• [Problem requirements] Pick up the passage on heart failure from lupus myocarditis, printed below, right after its last sentence and carry it forward in the same clinical style.

• [Document passage]
• • •

Repeat assessment of the left ventricle function by two-dimensional echocardiography showed little improvement. End organ function including liver enzymes and creatinine also improved. Attempts were made to wean off the ECMO support which were unsuccessful. A heart mate II was implanted as a bridge to heart transplantation along with tricuspid valve repair. No complications were seen while the patient was on mechanical circulatory support. He survived to hospital discharge, and two years later underwent an orthotopic heart transplant without any post-operative complications.
Myocardial dysfunction in SLE is usually multifactorial and may result from immunological injury, ischemia, valvular disease, or coexisting problems such as hypertension. Although uncommon, myocarditis is a serious manifestation of SLE, with a clinical prevalence of about 9%. However, it has been shown to be present in 57% of post mortem analyses, suggesting a high prevalence of subclinical disease [3]. Myocarditis has a varied clinical manifestation and can present with dyspnea, non-exertional chest pain, peripheral edema, fever, orthopnea, diaphoresis, paroxysmal nocturnal dyspnea, nausea, vomiting, or palpitations [4].

• • •

• [Information provided]
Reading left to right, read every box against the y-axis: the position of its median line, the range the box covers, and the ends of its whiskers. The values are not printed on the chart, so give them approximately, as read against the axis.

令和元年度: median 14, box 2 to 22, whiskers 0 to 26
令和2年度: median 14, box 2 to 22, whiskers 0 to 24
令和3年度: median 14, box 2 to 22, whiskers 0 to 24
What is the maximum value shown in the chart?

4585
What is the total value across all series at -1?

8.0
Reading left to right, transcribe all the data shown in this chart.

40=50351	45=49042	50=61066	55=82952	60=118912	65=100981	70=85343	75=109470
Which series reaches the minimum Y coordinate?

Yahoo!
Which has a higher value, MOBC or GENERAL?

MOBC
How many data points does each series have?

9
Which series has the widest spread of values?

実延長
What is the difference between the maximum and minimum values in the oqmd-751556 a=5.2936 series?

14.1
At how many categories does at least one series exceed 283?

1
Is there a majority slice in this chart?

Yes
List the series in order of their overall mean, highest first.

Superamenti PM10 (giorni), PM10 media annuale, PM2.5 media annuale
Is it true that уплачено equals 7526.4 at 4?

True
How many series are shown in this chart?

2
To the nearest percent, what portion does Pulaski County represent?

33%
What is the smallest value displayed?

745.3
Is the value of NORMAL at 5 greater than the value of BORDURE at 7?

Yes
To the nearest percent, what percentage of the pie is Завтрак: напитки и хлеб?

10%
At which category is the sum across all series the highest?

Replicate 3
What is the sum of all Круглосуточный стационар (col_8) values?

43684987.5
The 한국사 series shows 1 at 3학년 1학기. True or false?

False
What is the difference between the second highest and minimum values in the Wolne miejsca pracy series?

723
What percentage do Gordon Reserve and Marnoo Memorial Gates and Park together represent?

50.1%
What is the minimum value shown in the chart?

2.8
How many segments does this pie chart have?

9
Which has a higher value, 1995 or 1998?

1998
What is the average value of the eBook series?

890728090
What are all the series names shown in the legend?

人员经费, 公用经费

• • •

• [Written response]
The gold standard for confirmation of myocarditis is endomyocardial biopsy. However, the focal nature of the disease in lupus myocarditis makes it less sensitive. The biopsy generally reveals patches of myocardial fibrosis, sparse interstitial mononuclear cell infiltrates, and occasional myocyte necrosis with immune complex deposition, even in areas devoid of inflammatory changes. The diagnosis is often achieved clinically and with the use of diagnostic imaging. Echocardiography and cardiac magnetic resonance imaging (MRI) are commonly used to assess biventricular function [5]. Cardiac MRI can also detect the presence of necrosis or scar in myocarditis by late gadolinium enhancement. Left ventricular dysfunction is usually global, but can present as regional wall motion abnormalities, chamber dilation or diastolic dysfunction [6, 7]. Part of the difficulty arising in diagnosis of lupus myocarditis is that none of the current diagnostic modalities have established sensitivity or specificity. Management aspects of the disease are also not well studied.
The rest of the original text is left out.